The world is on "the cusp of a global recession," but if countries act together, the world economy would recover, IMF Managing Director Dominique Strauss-Kahn said on Thursday.
Problems in the financial markets and in the global economy can be solved "if we act quickly, forcefully, and cooperatively," said the IMF chief.
He told a press briefing ahead of the IMF-World Bank Annual Meetings that the international financial architecture had failed to adapt to globalized financial markets.
World economic and financial authorities are gathering in Washington for the Monday's annual meetings after weeks of turmoil in global equity and financial markets. They will discuss possible further steps to solve the crisis.
Strauss-Kahn said the global financial crisis had been marked by important regulatory and supervisory failures in advanced economies, in the risk management frameworks of major private financial institutions, and in market discipline mechanisms.

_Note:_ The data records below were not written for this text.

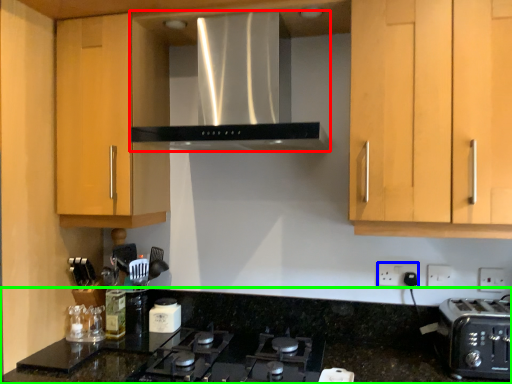
Question: Based on their relative distances, which object is nearer to home appliance (highlighted by a red box)? Choose from electric outlet (highlighted by a blue box) and countertop (highlighted by a green box).

Choices:
 (A) electric outlet
 (B) countertop

Answer: (B)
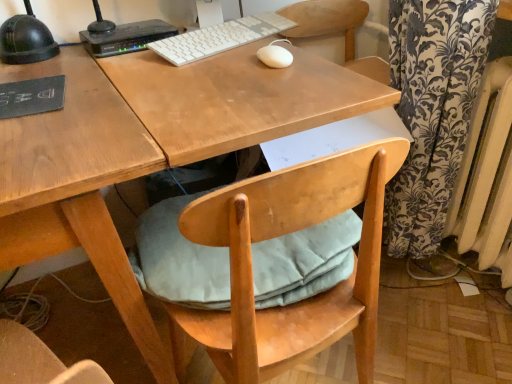
Locate an element on the screen. The width and height of the screenshot is (512, 384). vacant area that is in front of white matte mouse at center is located at coordinates (274, 84).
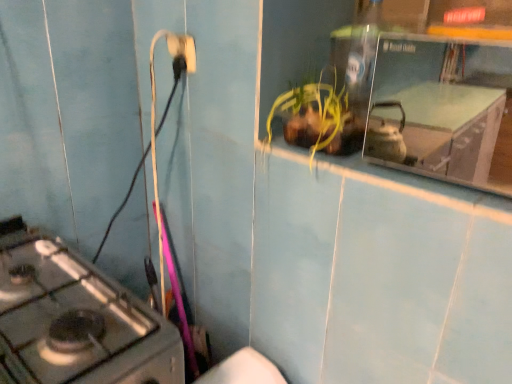
Question: In the image, is white plastic electric outlet at upper center on the left side or the right side of metallic gray gas stove at lower left?

Choices:
 (A) left
 (B) right

Answer: (B)

Question: Looking at the image, does white plastic electric outlet at upper center seem bigger or smaller compared to metallic gray gas stove at lower left?

Choices:
 (A) small
 (B) big

Answer: (A)

Question: Is white plastic electric outlet at upper center wider or thinner than metallic gray gas stove at lower left?

Choices:
 (A) thin
 (B) wide

Answer: (A)

Question: Looking at their shapes, would you say metallic gray gas stove at lower left is wider or thinner than white plastic electric outlet at upper center?

Choices:
 (A) wide
 (B) thin

Answer: (A)

Question: Do you think metallic gray gas stove at lower left is within white plastic electric outlet at upper center, or outside of it?

Choices:
 (A) inside
 (B) outside

Answer: (B)

Question: Is metallic gray gas stove at lower left to the left or to the right of white plastic electric outlet at upper center in the image?

Choices:
 (A) right
 (B) left

Answer: (B)

Question: From their relative heights in the image, would you say metallic gray gas stove at lower left is taller or shorter than white plastic electric outlet at upper center?

Choices:
 (A) short
 (B) tall

Answer: (B)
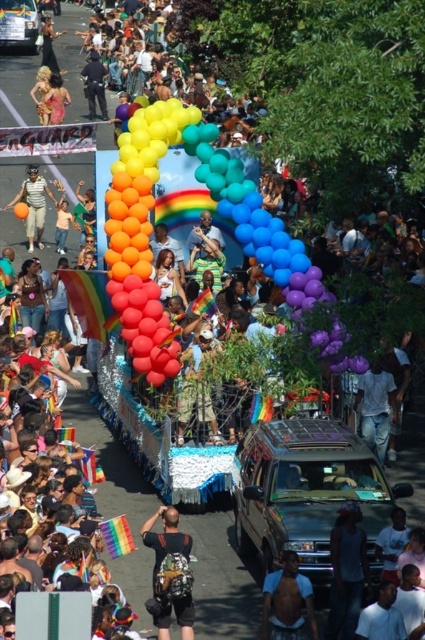
Is shiny metallic shorts at lower center thinner than black leather jacket at upper left?

Yes.

Does point (261, 611) come behind point (53, 64)?

No.

Where is `shiny metallic shorts at lower center`? This screenshot has width=425, height=640. shiny metallic shorts at lower center is located at coordinates (286, 602).

Which is more to the left, light brown hair at lower center or orange matte balloon at center?

From the viewer's perspective, orange matte balloon at center appears more on the left side.

Between point (396, 570) and point (19, 205), which one is positioned behind?

Point (19, 205)

Locate an element on the screen. light brown hair at lower center is located at coordinates (391, 544).

Does dark blue uniform at center have a lesser width compared to orange matte balloon at center?

In fact, dark blue uniform at center might be wider than orange matte balloon at center.

Consider the image. Measure the distance between point (88,67) and camera.

Point (88,67) is 83.21 meters away from camera.

What are the coordinates of `dark blue uniform at center` in the screenshot? It's located at (95, 84).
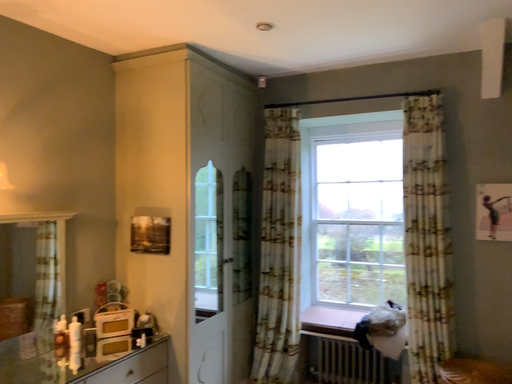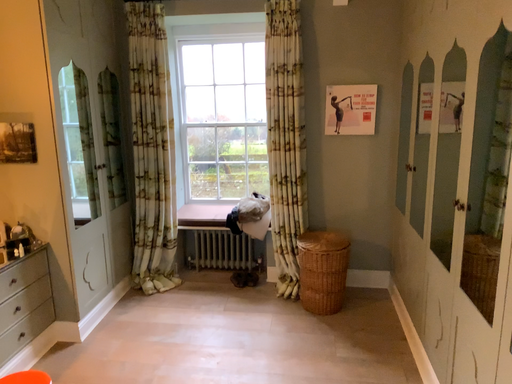
Question: Which way did the camera rotate in the video?

Choices:
 (A) rotated downward
 (B) rotated upward

Answer: (A)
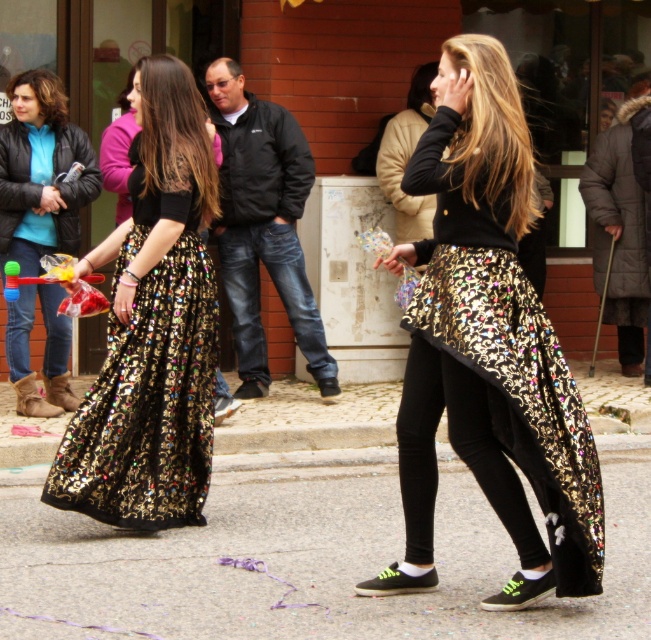
Between shiny asphalt pavement at center and shiny metallic skirt at left, which one is positioned lower?

shiny asphalt pavement at center

Based on the photo, does shiny asphalt pavement at center have a greater width compared to shiny metallic skirt at left?

Indeed, shiny asphalt pavement at center has a greater width compared to shiny metallic skirt at left.

Does point (411, 609) come closer to viewer compared to point (174, 337)?

Yes, point (411, 609) is in front of point (174, 337).

This screenshot has height=640, width=651. I want to click on shiny asphalt pavement at center, so click(x=309, y=557).

Does shiny sequined skirt at center appear over shiny metallic skirt at left?

Yes, shiny sequined skirt at center is above shiny metallic skirt at left.

Is shiny sequined skirt at center closer to camera compared to shiny metallic skirt at left?

Yes.

Who is more forward, (505,257) or (152,330)?

Positioned in front is point (505,257).

The image size is (651, 640). In order to click on shiny sequined skirt at center in this screenshot , I will do `click(490, 344)`.

Which is more to the right, shiny asphalt pavement at center or shiny sequined skirt at center?

From the viewer's perspective, shiny sequined skirt at center appears more on the right side.

Between point (646, 586) and point (450, 355), which one is positioned in front?

Point (450, 355) is in front.

Locate an element on the screen. Image resolution: width=651 pixels, height=640 pixels. shiny asphalt pavement at center is located at coordinates tap(309, 557).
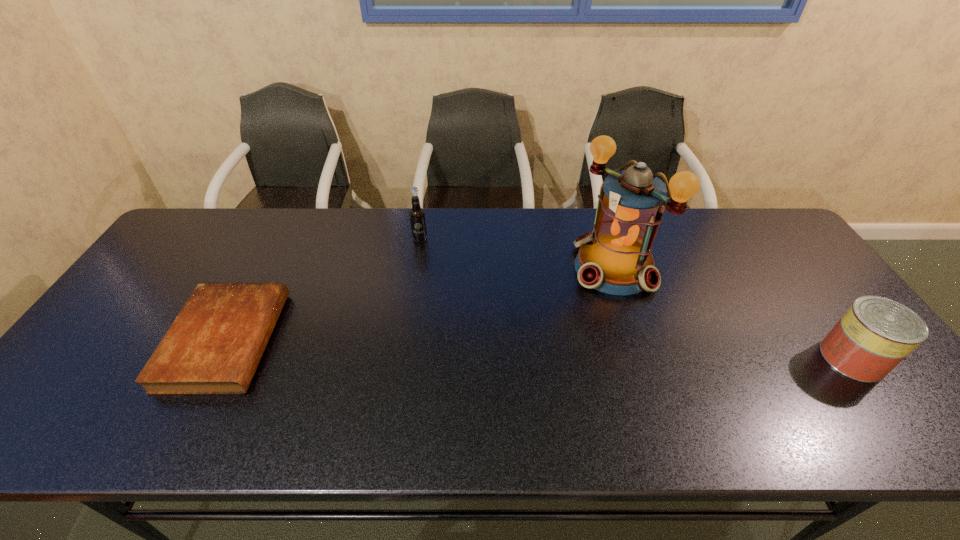
Locate an element on the screen. free space on the desktop that is between the Bible and the rightmost object and is positioned on the front-facing side of the lantern is located at coordinates (499, 348).

The image size is (960, 540). I want to click on vacant spot on the desktop that is between the leftmost object and the can and is positioned on the label of the third shortest object, so click(x=444, y=347).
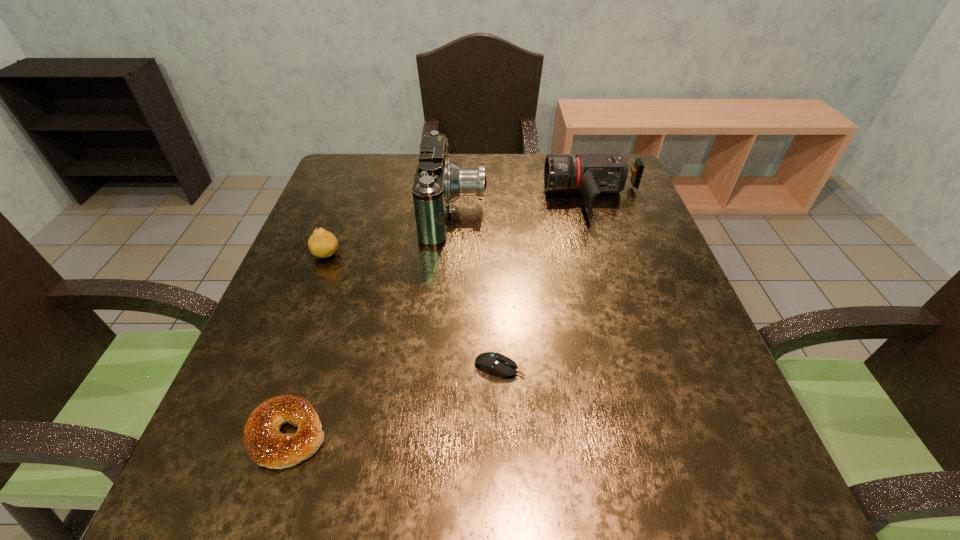
The width and height of the screenshot is (960, 540). I want to click on the left camcorder, so click(x=438, y=182).

The width and height of the screenshot is (960, 540). Find the location of `the tallest object`. the tallest object is located at coordinates (438, 182).

At what (x,y) coordinates should I click in order to perform the action: click on the shorter camcorder. Please return your answer as a coordinate pair (x, y). Looking at the image, I should click on (590, 175).

Locate an element on the screen. The height and width of the screenshot is (540, 960). the right camcorder is located at coordinates (590, 175).

At what (x,y) coordinates should I click in order to perform the action: click on pear. Please return your answer as a coordinate pair (x, y). This screenshot has width=960, height=540. Looking at the image, I should click on (322, 243).

Where is `the nearest object`? This screenshot has width=960, height=540. the nearest object is located at coordinates (265, 444).

Identify the location of bagel. The height and width of the screenshot is (540, 960). (265, 444).

This screenshot has height=540, width=960. I want to click on the shortest object, so click(490, 362).

You are a GUI agent. You are given a task and a screenshot of the screen. Output one action in this format:
    pyautogui.click(x=<x>, y=<y>)
    Task: Click on the fourth farthest object
    
    Given the screenshot: What is the action you would take?
    pyautogui.click(x=490, y=362)

I want to click on free space located 0.070m on the front-facing side of the tallest object, so click(x=514, y=213).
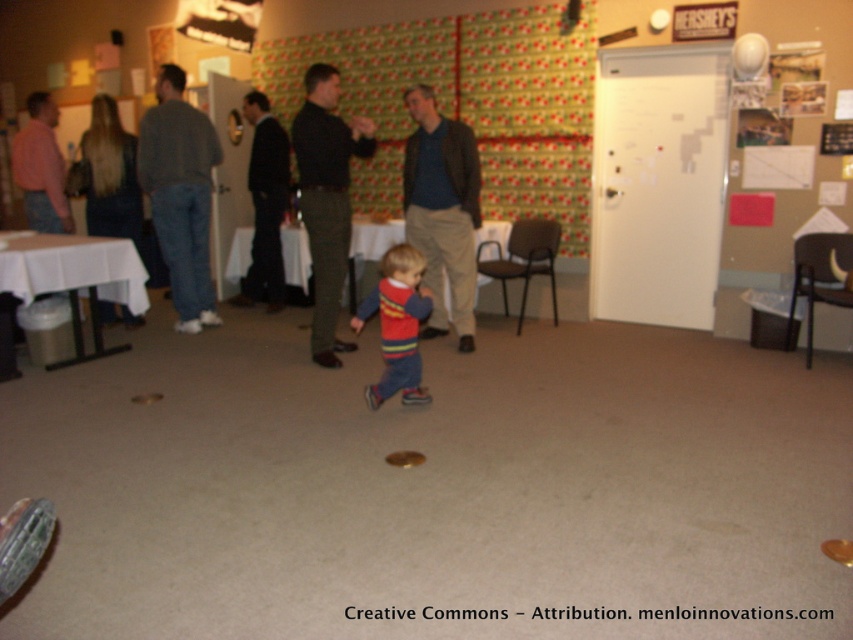
Is matte brown jacket at center taller than dark suit at center?

No, matte brown jacket at center is not taller than dark suit at center.

Looking at this image, is matte brown jacket at center above dark suit at center?

No.

This screenshot has width=853, height=640. What do you see at coordinates (442, 209) in the screenshot?
I see `matte brown jacket at center` at bounding box center [442, 209].

At what (x,y) coordinates should I click in order to perform the action: click on matte brown jacket at center. Please return your answer as a coordinate pair (x, y). Looking at the image, I should click on (442, 209).

Consider the image. Does gray sweater at left have a lesser width compared to matte red sweater at center?

No, gray sweater at left is not thinner than matte red sweater at center.

Between gray sweater at left and matte red sweater at center, which one is positioned higher?

gray sweater at left

Identify the location of gray sweater at left. The height and width of the screenshot is (640, 853). (180, 195).

Is dark green textured pants at center behind dark suit at center?

That is False.

What do you see at coordinates (326, 198) in the screenshot? The width and height of the screenshot is (853, 640). I see `dark green textured pants at center` at bounding box center [326, 198].

Identify the location of dark green textured pants at center. (326, 198).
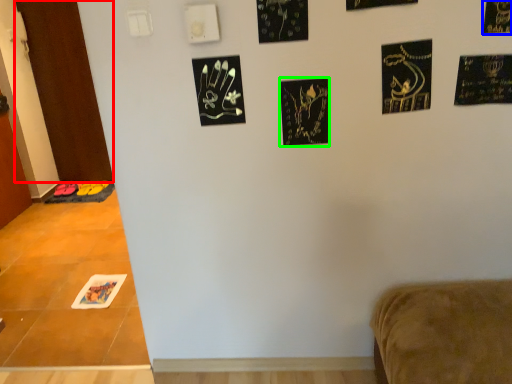
Question: Considering the real-world distances, which object is closest to door (highlighted by a red box)? print (highlighted by a blue box) or print (highlighted by a green box).

Choices:
 (A) print
 (B) print

Answer: (B)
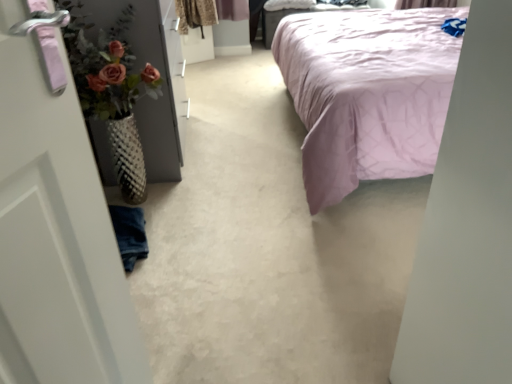
The width and height of the screenshot is (512, 384). Describe the element at coordinates (367, 93) in the screenshot. I see `pink satin bed at center` at that location.

Locate an element on the screen. pink satin bed at center is located at coordinates (367, 93).

Locate an element on the screen. This screenshot has height=384, width=512. pink satin bed at center is located at coordinates (367, 93).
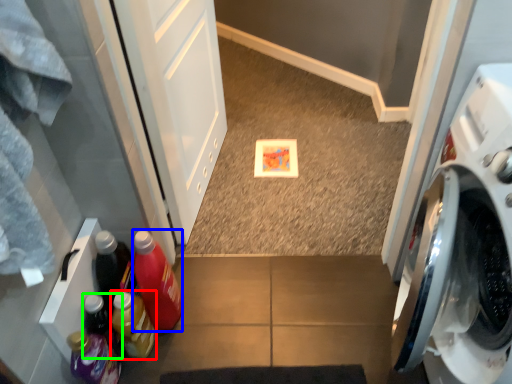
Question: Which object is positioned closest to bottle (highlighted by a red box)? Select from bottle (highlighted by a blue box) and bottle (highlighted by a green box).

Choices:
 (A) bottle
 (B) bottle

Answer: (B)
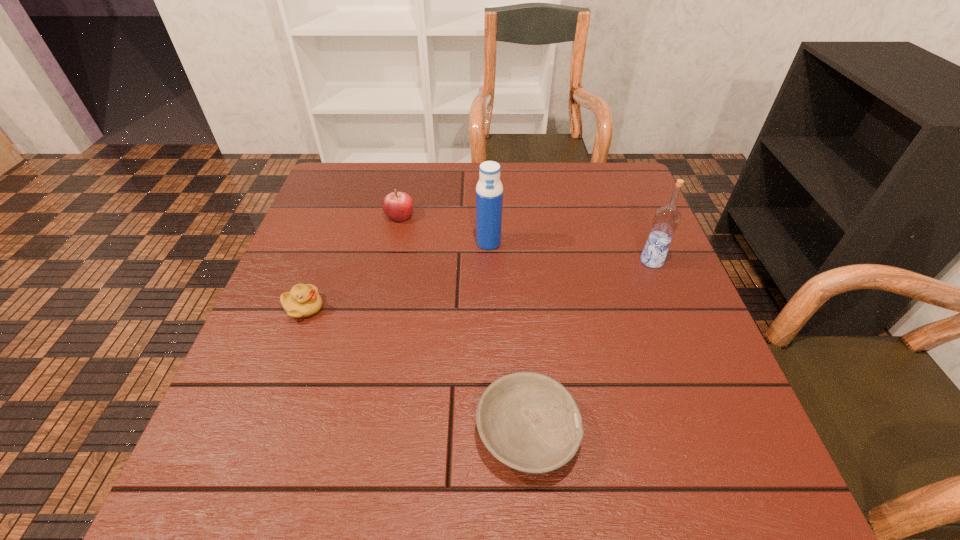
This screenshot has height=540, width=960. I want to click on vacant space located on the right of the water bottle, so click(x=609, y=243).

Where is `vacant region located on the front of the second object from left to right`? The height and width of the screenshot is (540, 960). vacant region located on the front of the second object from left to right is located at coordinates (394, 242).

Where is `vacant area situated 0.090m on the front-facing side of the second nearest object`? The width and height of the screenshot is (960, 540). vacant area situated 0.090m on the front-facing side of the second nearest object is located at coordinates click(365, 308).

The height and width of the screenshot is (540, 960). What are the coordinates of `free region located on the left of the shortest object` in the screenshot? It's located at (371, 433).

The image size is (960, 540). Identify the location of object present at the far edge. (398, 206).

The height and width of the screenshot is (540, 960). Find the location of `object positioned at the near edge`. object positioned at the near edge is located at coordinates (530, 422).

Locate an element on the screen. The width and height of the screenshot is (960, 540). object at the left edge is located at coordinates (303, 300).

This screenshot has height=540, width=960. What are the coordinates of `object that is positioned at the right edge` in the screenshot? It's located at (666, 220).

In the image, there is a desktop. In order to click on blank space at the far edge in this screenshot , I will do `click(449, 167)`.

Identify the location of vacant space at the near edge. This screenshot has width=960, height=540. (457, 453).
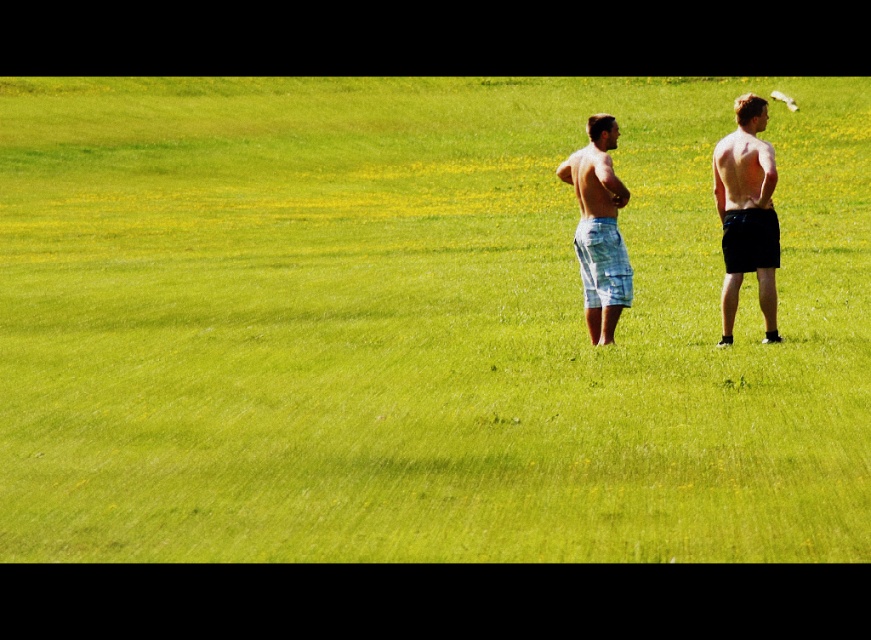
You are a photographer trying to capture a group photo of the black matte shorts at right and the light blue plaid shorts at center. The camera you are using has a minimum focusing distance of 1 meter. Will you need to adjust your position to ensure both subjects are in focus?

The distance between the black matte shorts at right and the light blue plaid shorts at center is 91.20 centimeters, which is less than the camera minimum focusing distance of 1 meter. Therefore, you will need to move closer to ensure both subjects are within the camera focusing range.

You are a photographer trying to capture both individuals in a single frame. Given that the black matte shorts at right is larger in the photo than the light blue plaid shorts at center, which individual should you position closer to the camera to ensure both appear equally sized in the final image?

Since the black matte shorts at right has a larger size compared to the light blue plaid shorts at center, you should position the individual wearing the black matte shorts at right farther away from the camera and the one with light blue plaid shorts at center closer. This way, their sizes in the photo will balance out.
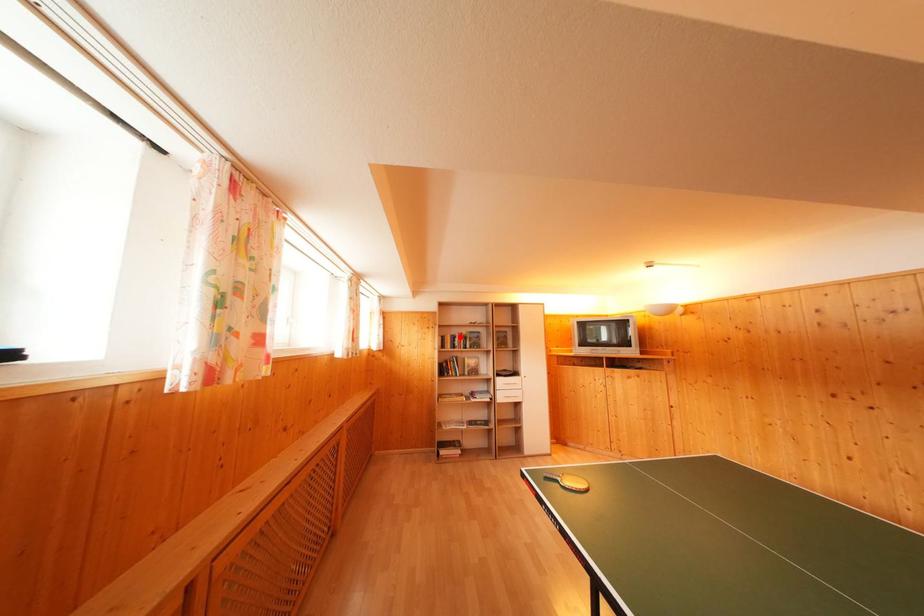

The IMF on Wednesday unveiled a gloomy forecast for world growth, saying that the world economy is entering a major downturn in the face of the most dangerous financial shock in mature financial markets since the 1930s.
Strauss-Kahn said policymakers should not wait until the end of the current crisis before acting.
The global financial architecture had clearly failed to adapt to globalized financial markets. The architecture's legitimacy and effectiveness had been called into question.
"Legitimacy means that all countries have to be involved in the solution, because they are all involved in the problems," Strauss-Kahn said.
"Effectiveness means we have to use the experience that has been accumulated in the international financial institutions, and that they follow up," he added.